Almost in answer, he commanded, “Let your thighs fall apart, I’m going to pleasure you, Little One.”
He was arrogant and confident, all male; yet he adored her now with his lips. It was the supreme compliment, she knew. His seeking mouth was hot, his tongue thrusting and wet. She tangled her fingers in his dark hair. “N—no, don’t do that.”
“You like it and you’re mine.”
Waves of white-hot ecstasy began to sweep over her as he loved her with his mouth. She pulled his dark face against her body, arched her back, breathed heavily through her mouth and convulsed with passion. “No, don’t . . . don’t stop!”
She didn’t care about anything else as long as she could get his pulsating manhood in her. She was struggling to pull him on top of her when she climaxed from his deep kisses.
When she came to, he was looking down into her face intently, breathing hard. “How I want you!” He sounded frustrated and angry.
She lay there looking up into his passionate, dark eyes, feeling guilty because he had pleasured her and there were so many women he could use to satisfy his body in this camp. “I’m sorry, dearest.”
“It isn’t your fault, you little she-cat, that I want you so. You’d keep me drained of seed and your belly swollen continually if I loved you as much as I wanted.”

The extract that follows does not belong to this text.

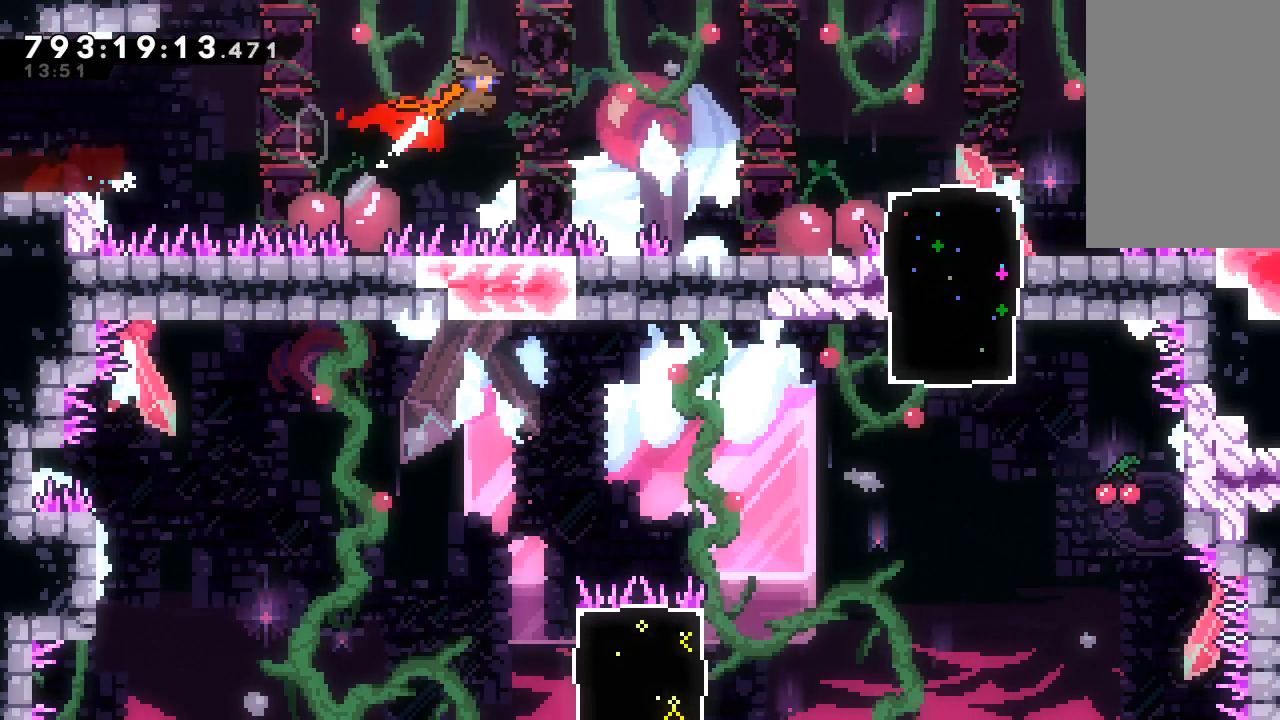
Gameplay with keyboard; each line is a JSON object with the keys held at the frame after it. "events" lists presses ("down") and releases ("up") of "c", "d", "down", "left", "right", "s", "up", "x" and "z" between this image and that frame as [ms after this image, input, new state], when the widget could be followed in between. No other keys are recorded. Mouse input is not recorded.
{"keys": ["right"], "events": [[100, "up", "up"]]}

She reached out and clasped his rigid manhood in her hand, and he gasped. His mouth covered hers again, and she tasted the essence of herself on his lips. “I—I’m only human, Little One, don’t do that.”
She stroked him instead.
He moaned. “I have to fight to keep from taking you every night when I am lying here with you in my arms, feeling your breasts all swollen with milk, your small body burning hot.”
She rubbed her nipples against his chest, teased his big manhood with her fingertips. “Iron Knife; you’re aptly named.”

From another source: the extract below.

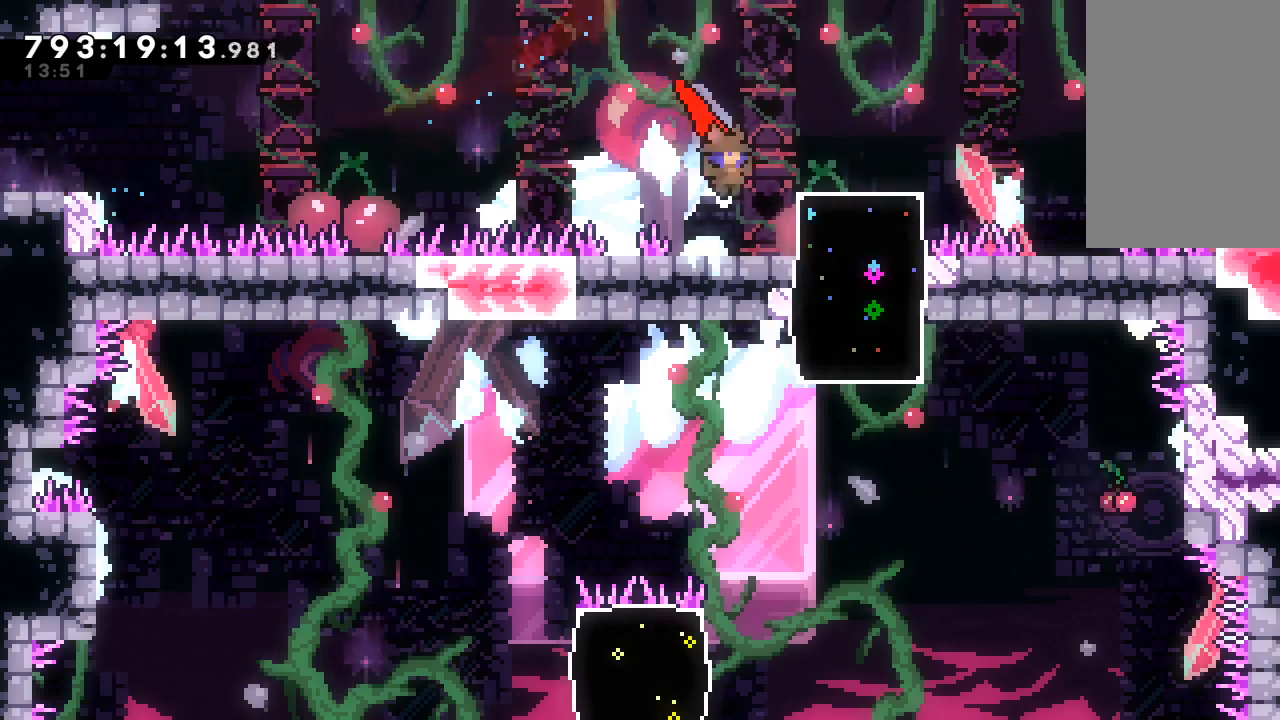
{"keys": ["x"], "events": [[200, "right", "up"], [333, "x", "down"]]}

“Stop that or I’ll lose control,” he protested.
She didn’t stop; she kept teasing him with her hand until he began to rut against her belly.
Iron Knife felt the rising surge as he rammed against her until he couldn’t hold back any longer and wasted his virile seed against her abdomen. Then he lay next to her, shaking, a bit angry, his desire still not completely satisfied. For a split second, he had been tempted to grab her, thrust his manhood deep inside her where it belonged. He had struggled with that overpowering temptation and finally regained control at the last moment. Summer Sky was his woman and he wanted her a dozen times a day, but he must not dry up her milk again with little Garnet needing it.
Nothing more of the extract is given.